VINÍCIUS SCHMIDT/METRÓPOLES @vinicius.foto
Imagem colorida mostra o vice-presidente, Geraldo Alckmin. Metrópoles

O ministro do Desenvolvimento, Indústria e Comércio (MIDC), Geraldo Alckmin, afirmou, nesta sexta-feira (9/1), que a assinatura do acordo com a União Europeia deve impulsionar os investimentos em países do Mercosul. De acordo com ele, a situação é um “ganha-ganha”, já que fortalece o multilateralismo e permite o comércio de produtos mais baratos e de melhor qualidade.

O ministro destacou, também, que cerca de 30% dos exportadores brasileiros embarcam para a UE, sendo o segundo maior parceiro comercial, perdendo apenas para a China. Ele avaliou, ainda, que o acordo deve ser assinado nos próximos dias no Paraguai e deve começar a valer já em 2026.

Em nota, o MIDC afirmou que o acordo integrará dois dos maiores blocos econômicos do mundo, reunindo cerca de 720 milhões de pessoas e Produto Interno Bruto (PIB) de mais de US$ 22 trilhões de dólares.

“Trata-se do maior acordo comercial negociado pelo Mercosul e um dos maiores dentre aqueles pactuados pela União Europeia com parceiros comerciais”, destaca o ministério.

Questionado sobre os Estados Unidos, Alckmin avaliou que o acordo pode ajudar nas negociações com o governo americano pela redução de tarifas.

Entenda o acordo entre Mercosul e UE

A União Europeia assinou nesta sexta o acordo de cooperação e comércio após mais de duas décadas de negociações. A autorização foi concedida pelo Conselho da União Europeia, que deu aval, por maioria qualificada, ao texto que estabelece regras para comércio, cooperação política e facilitação das relações econômicas entre os dois blocos.

O tratado envolve um mercado potencial de mais de 700 milhões de consumidores e prevê a redução gradual ou eliminação de tarifas sobre grande parte de bens e serviços, ampliando o intercâmbio comercial entre a Europa e os países do Mercosul.

O Conselho Europeu, em Bruxelas, ratificou o acordo nesta sexta.
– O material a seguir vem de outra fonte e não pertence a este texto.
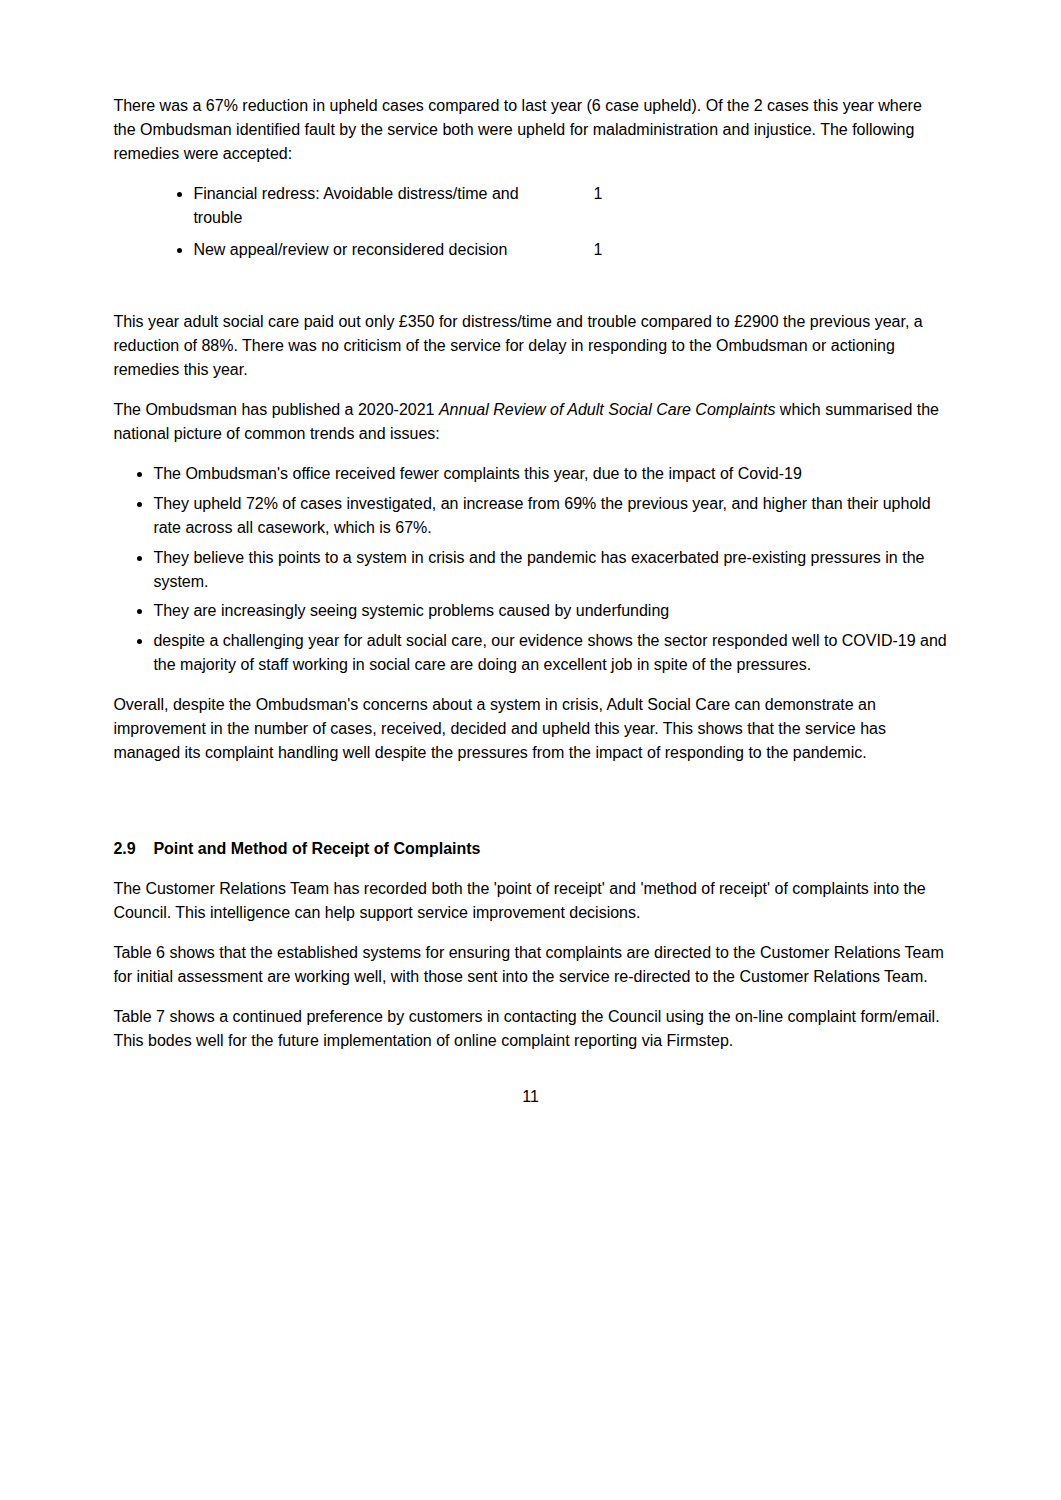There was a 67% reduction in upheld cases compared to last year (6 case upheld). Of the 2 cases this year where the Ombudsman identified fault by the service both were upheld for maladministration and injustice. The following remedies were accepted:
Financial redress: Avoidable distress/time and trouble 1
New appeal/review or reconsidered decision 1
This year adult social care paid out only £350 for distress/time and trouble compared to £2900 the previous year, a reduction of 88%. There was no criticism of the service for delay in responding to the Ombudsman or actioning remedies this year.
The Ombudsman has published a 2020-2021 Annual Review of Adult Social Care Complaints which summarised the national picture of common trends and issues:
The Ombudsman's office received fewer complaints this year, due to the impact of Covid-19
They upheld 72% of cases investigated, an increase from 69% the previous year, and higher than their uphold rate across all casework, which is 67%.
They believe this points to a system in crisis and the pandemic has exacerbated pre-existing pressures in the system.
They are increasingly seeing systemic problems caused by underfunding
despite a challenging year for adult social care, our evidence shows the sector responded well to COVID-19 and the majority of staff working in social care are doing an excellent job in spite of the pressures.
Overall, despite the Ombudsman's concerns about a system in crisis, Adult Social Care can demonstrate an improvement in the number of cases, received, decided and upheld this year. This shows that the service has managed its complaint handling well despite the pressures from the impact of responding to the pandemic.
2.9 Point and Method of Receipt of Complaints
The Customer Relations Team has recorded both the 'point of receipt' and 'method of receipt' of complaints into the Council. This intelligence can help support service improvement decisions.
Table 6 shows that the established systems for ensuring that complaints are directed to the Customer Relations Team for initial assessment are working well, with those sent into the service re-directed to the Customer Relations Team.
Table 7 shows a continued preference by customers in contacting the Council using the on-line complaint form/email. This bodes well for the future implementation of online complaint reporting via Firmstep.
11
A decisão foi tomada pela maioria dos países europeus durante reunião do Comitê de Representantes Permanentes (Coreper).

Mesmo com o sinal verde político, o acordo segue cercado de resistências dentro do bloco europeu, sobretudo entre representantes do setor agrícola e governos como os da França e da Polônia, que apontam riscos para produtores rurais e questionam o cumprimento de compromissos ambientais.